"This adaptation of Cole Porter's Broadway musical features Red Skelton, Lucille Ball and Gene Kelly. After winning a Derby, nightclub coat-check boy Louis Blore mistakenly drinks a 'Mickey' that sends him into a fantastic dream. Louis imagines himself as King Louis XV of France, and the cabaret singer he adores as his Madame Du Barry." [MGM Summary]
Cast
ACTOR/ACTRESS | ROLE |
Lucille Ball | May Daly/Madame Du Barry |
Red Skelton | Louis Blore/King Louis |
Gene Kelly | Alec Howe/Black Arrow |
Virginia O'Brien | Ginny |
Rags Ragland | Charlie/Dauphin |
Zero Mostel | Rami, the Swami/Taliostra |
Donald Meek | Mr. Jones/Duc de Choiseul |
Douglass Dumbrille | Willie/Duc de Roquefort |
Louise Beavers | Niagara |
Tommy Dorsey | Himself |
Marie Blake | Woman |
Lana Turner | Guest Star |
RUNNING
TIME
101m's
YEAR OF RELEASE
1943
STUDIO
Metro-Goldwyn-Mayer (MGM)
COLOR/BW
Technicolor
DIRECTOR
Roy Del Ruth
WRITERS
Irving Brecher
Buddy G. DeSylva
Herbert Fields
Nancy Hamilton
Wilkie C. Mahoney
CINEMATOGRAPHER
Karl Freund
MUSIC
Burton Lane
Cole Porter
FILM EDITING
Blanche Sewell
PRODUCER
Arthur Freed
ART DIRECTOR
Cedric Gibbons
SET DECORATOR
Henry Grace
Edwin B. Willis
Du Barry Was a Lady had been a huge hit on Broadway in 1939, starring Ethel Merman and Bert Lahr. Before Cole Porter turned it into a Broadway musical, however, it had been envisioned as a film for (reportedly) Mae West. But that idea was dropped and the team of Merman and Lahr gave 408 performances in Lucy and Red's roles.
When negotiations began for the movie rights to Du Barry, Arthur Freed wanted to buy the film, although he wasn't sure who to give the female lead to. But RKO was also interested in another Cole Porter musical, Panama Hattie. And so Freed decided to sell the show's producers on a package deal where MGM bought the rights to both Panama Hattie and Du Barry Was a Lady for $200,000. Panama Hattie was made into a largely unsuccesful 1942 musical starring Ann Sothern. But for Du Barry, Freed decided he'd have to look outside the MGM lot - and he found Lucille Ball at RKO.

ACTIVITY
Write out the part of the film page from "When negotiations began" through "Ball at RKO.", inclusive, exactly as it appears. The data that comes after this text has no connection to it.

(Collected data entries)
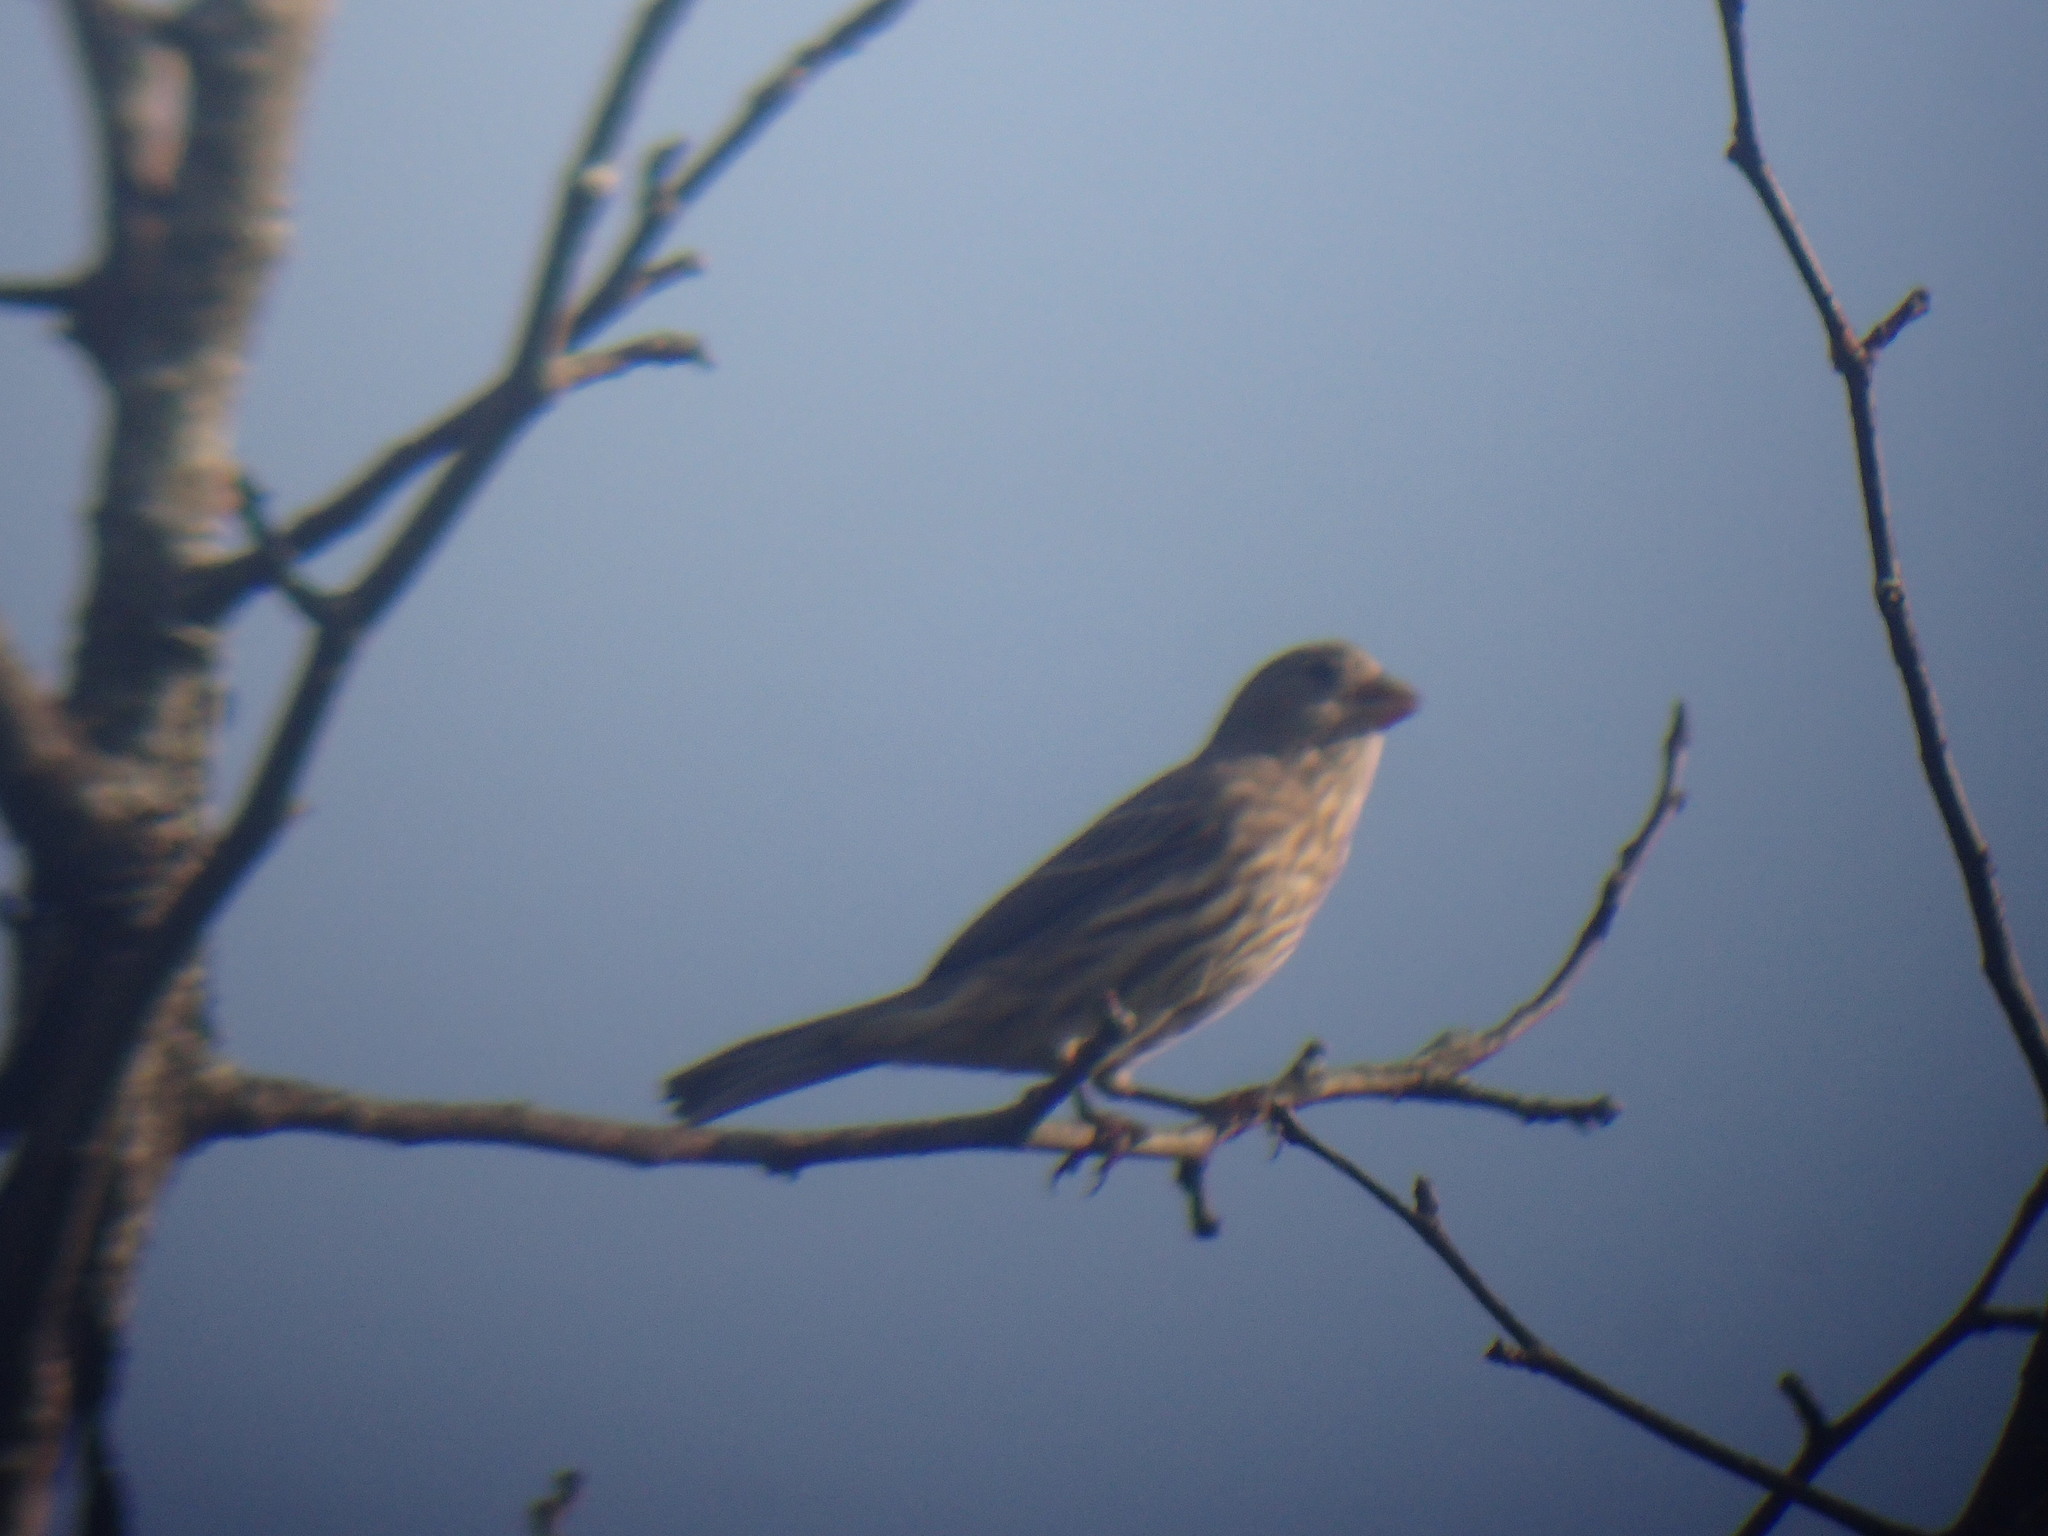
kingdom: Animalia
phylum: Chordata
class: Aves
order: Passeriformes
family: Fringillidae
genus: Haemorhous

RESULT OF THE TASK
When negotiations began for the movie rights to Du Barry, Arthur Freed wanted to buy the film, although he wasn't sure who to give the female lead to. But RKO was also interested in another Cole Porter musical, Panama Hattie. And so Freed decided to sell the show's producers on a package deal where MGM bought the rights to both Panama Hattie and Du Barry Was a Lady for $200,000. Panama Hattie was made into a largely unsuccesful 1942 musical starring Ann Sothern. But for Du Barry, Freed decided he'd have to look outside the MGM lot - and he found Lucille Ball at RKO.